EXCERPT PROVIDED ::
= = =

# Which LOTR has the ringdrop scene?



## Exocer (Apr 19, 2006)

Went to walmart yesterday to pick up LOTR, to find about 2-3 different sagas. I ended up buying WOTW instead since nothing helped me figure out which LOTR had that scene. Once my replacement driver comes I want some decent LFE to play through it:T


----------



## JCD (Apr 20, 2006)

Exocer said:


> Went to walmart yesterday to pick up LOTR, to find about 2-3 different sagas. I ended up buying WOTW instead since nothing helped me figure out which LOTR had that scene. Once my replacement driver comes I want some decent LFE to play through it:T



Are you talking about where Bilbo drops the ring? That's in Fellowship of the Ring. 

If you haven't bought them yet, I'd recommend getting the extended version. I think in the first one you get an extra 30 minutes of movie and a LOT more extras.

JCD


----------



## Exocer (Apr 19, 2006)

Yeah thats the scene alright! Thanks a lot for that.


----------



## Guest (May 5, 2006)

When I see ring drop scene, I think of the introduction during the huge battle in mordor where sauron is defeated. When his finger is cut off by the broken sword. THe ring hits the ground with a chest thumping "thud" If you have quality subwoofer you know what I am talking about. This is followed by him blowing up and the "shockwave" is sent out over the entire area--that is a nice bass sweep as well. It really doesn't matter because there is a ton of great bass scenes throughout the entire trilogy, plus they would still be great movies just based on the story alone, but the great story combined with crazy-good scenery, special effects and soundtrack and it is no mystery why they won so many awards. Never the less, the intro is obviously in "the Fellowship." I too will recommend getting the extended versions--well worth it. I got it just for the DTS. My system seems to really enjoy playing DTS recordings and sings better with them at a lower master volume level. Plus you get to see several scenes that were edited out of the originals. If you are looking for good reference material to show off your system the extended versions of the LOTR trilogy should be at the top of your list.


----------



## Sthrndream (Apr 21, 2006)

My favorite scene of the whole LOTR trilogy for bass is the battle between the Witch-King and Eowyn in ROTK. The mace hitting the ground is jaw-dropping.
The predictably impressive moments like Grond hitting the main gate and other battle scenes are nice too, but that one takes the cake for me every time.

For out-and-out showing off, I highly recommend the Frodo + Sam + Gollum scene inside the Volcano with deep heartbeats that'll chase any woman out of the house.


----------

= = =

INFORMATION SHOWN ::
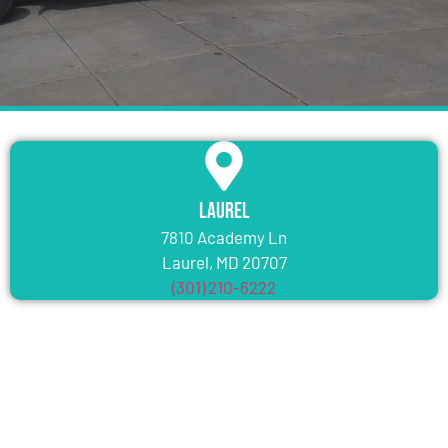
Laurel
7810 Academy Ln
Laurel, MD 20707
(301) 210-6222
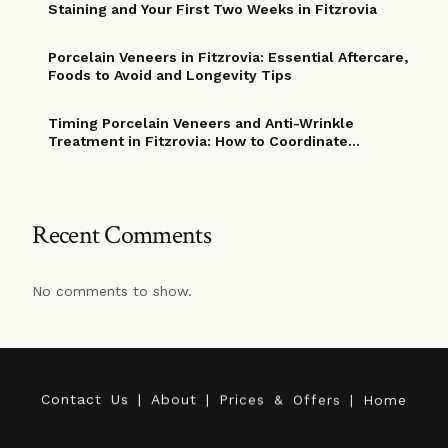
Staining and Your First Two Weeks in Fitzrovia
Porcelain Veneers in Fitzrovia: Essential Aftercare,
Foods to Avoid and Longevity Tips
Timing Porcelain Veneers and Anti-Wrinkle
Treatment in Fitzrovia: How to Coordinate
Procedures for Optimal Cosmetic Results
Recent Comments
No comments to show.
C
o
n
t
a
c
t
U
s
|
A
b
o
u
t
|
P
r
i
c
e
s
&
O
f
f
e
r
s
|
H
o
m
e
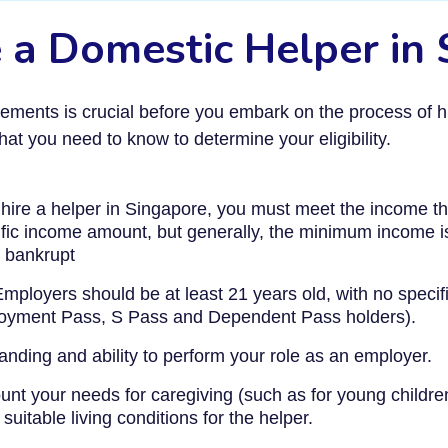
ire a Domestic Helper in
ements is crucial before you embark on the process of hi
t you need to know to determine your eligibility.
hire a helper in Singapore, you must meet the income th
fic income amount, but generally, the minimum income 
 bankrupt
mployers should be at least 21 years old, with no specific
ployment Pass, S Pass and Dependent Pass holders).
nding and ability to perform your role as an employer.
nt your needs for caregiving (such as for young children 
suitable living conditions for the helper.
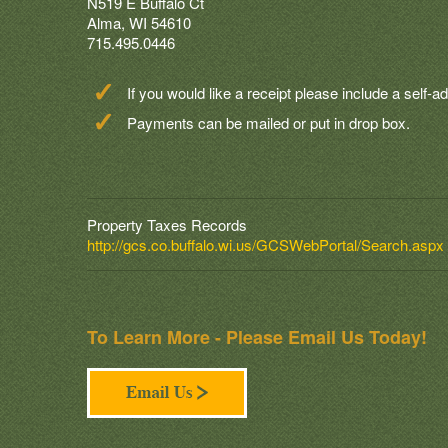
N519 E Buffalo Ct
Alma, WI 54610
715.495.0446
If you would like a receipt please include a self
Payments can be mailed or put in drop box.
Property Taxes Records
http://gcs.co.buffalo.wi.us/GCSWebPortal/Search.aspx
To Learn More - Please Email Us Today!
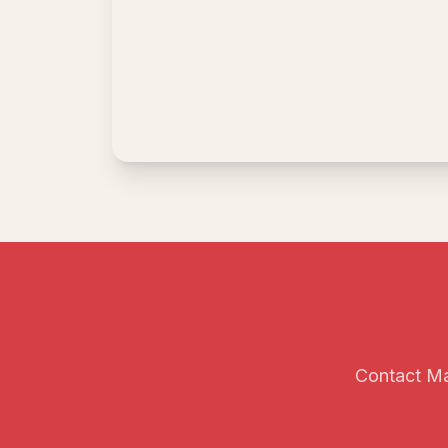
Contact Mai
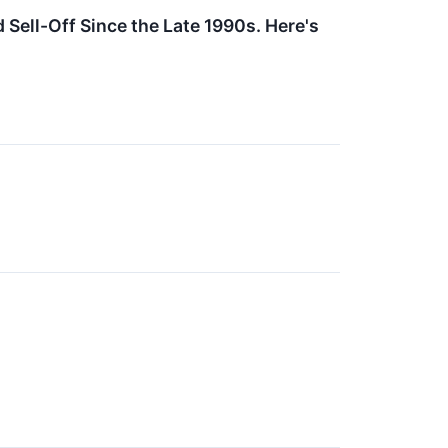
Sell-Off Since the Late 1990s. Here's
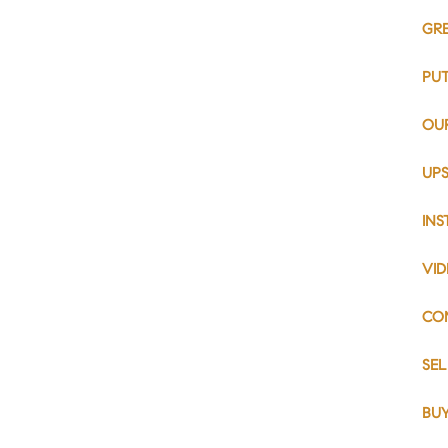
GR
PU
OU
UPS
IN
VI
CO
SE
BU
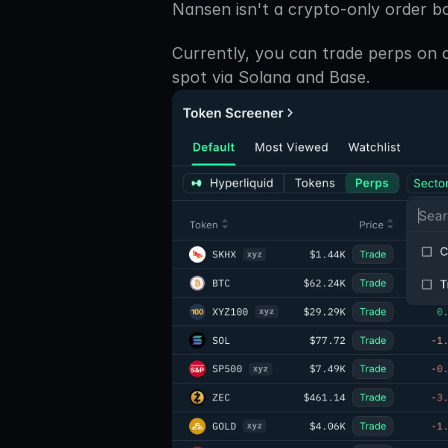
Nansen isn't a crypto-only order b
Currently, you can trade perps on cr
spot via Solana and Base. 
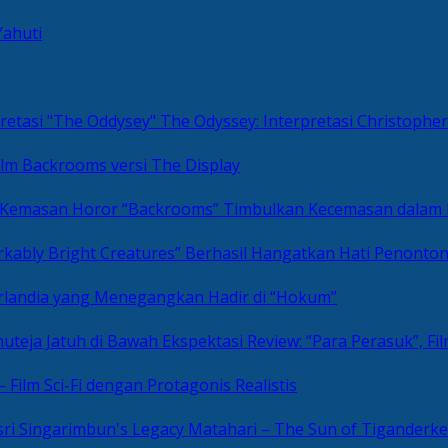
Yahuti
The Odyssey: Interpretasi Christoph
ilm Backrooms versi The Display
“Backrooms” Timbulkan Kecemasan dalam
kably Bright Creatures” Berhasil Hangatkan Hati Penonto
 Irlandia yang Menegangkan Hadir di “Hokum”
Review: “Para Perasuk”, F
– Film Sci-Fi dengan Protagonis Realistis
Matahari – The Sun of Tiganderke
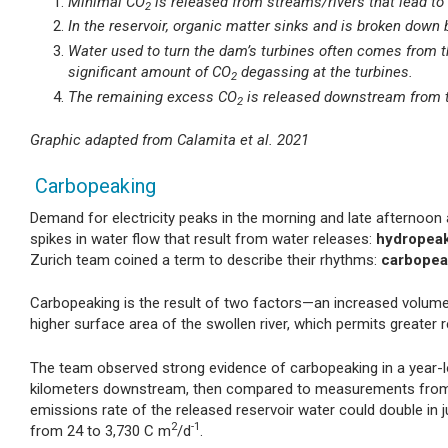
Minimal CO
is released from streams/rivers that lead to 
2
In the reservoir, organic matter sinks and is broken do
Water used to turn the dam’s turbines often comes from t
significant amount of CO
degassing at the turbines.
2
The remaining excess CO
is released downstream from 
2
Graphic adapted from Calamita et al. 2021
Carbopeaking
Demand for electricity peaks in the morning and late afternoon 
spikes in water flow that result from water releases:
hydropea
Zurich team coined a term to describe their rhythms:
carbopea
Carbopeaking is the result of two factors—an increased volum
higher surface area of the swollen river, which permits greater r
The team observed strong evidence of carbopeaking in a year-
kilometers downstream, then compared to measurements from a 
emissions rate of the released reservoir water could double in ju
2
-1
from 24 to 3,730 C m
/d
.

= = =

Repeat, word for word, the passage in the thread about the LOTR ring-drop scene above from "# Which LOTR" to "(Apr 20, 2006)".

PROBLEM SOLUTION ::
# Which LOTR has the ringdrop scene?



## Exocer (Apr 19, 2006)

Went to walmart yesterday to pick up LOTR, to find about 2-3 different sagas. I ended up buying WOTW instead since nothing helped me figure out which LOTR had that scene. Once my replacement driver comes I want some decent LFE to play through it:T


----------



## JCD (Apr 20, 2006)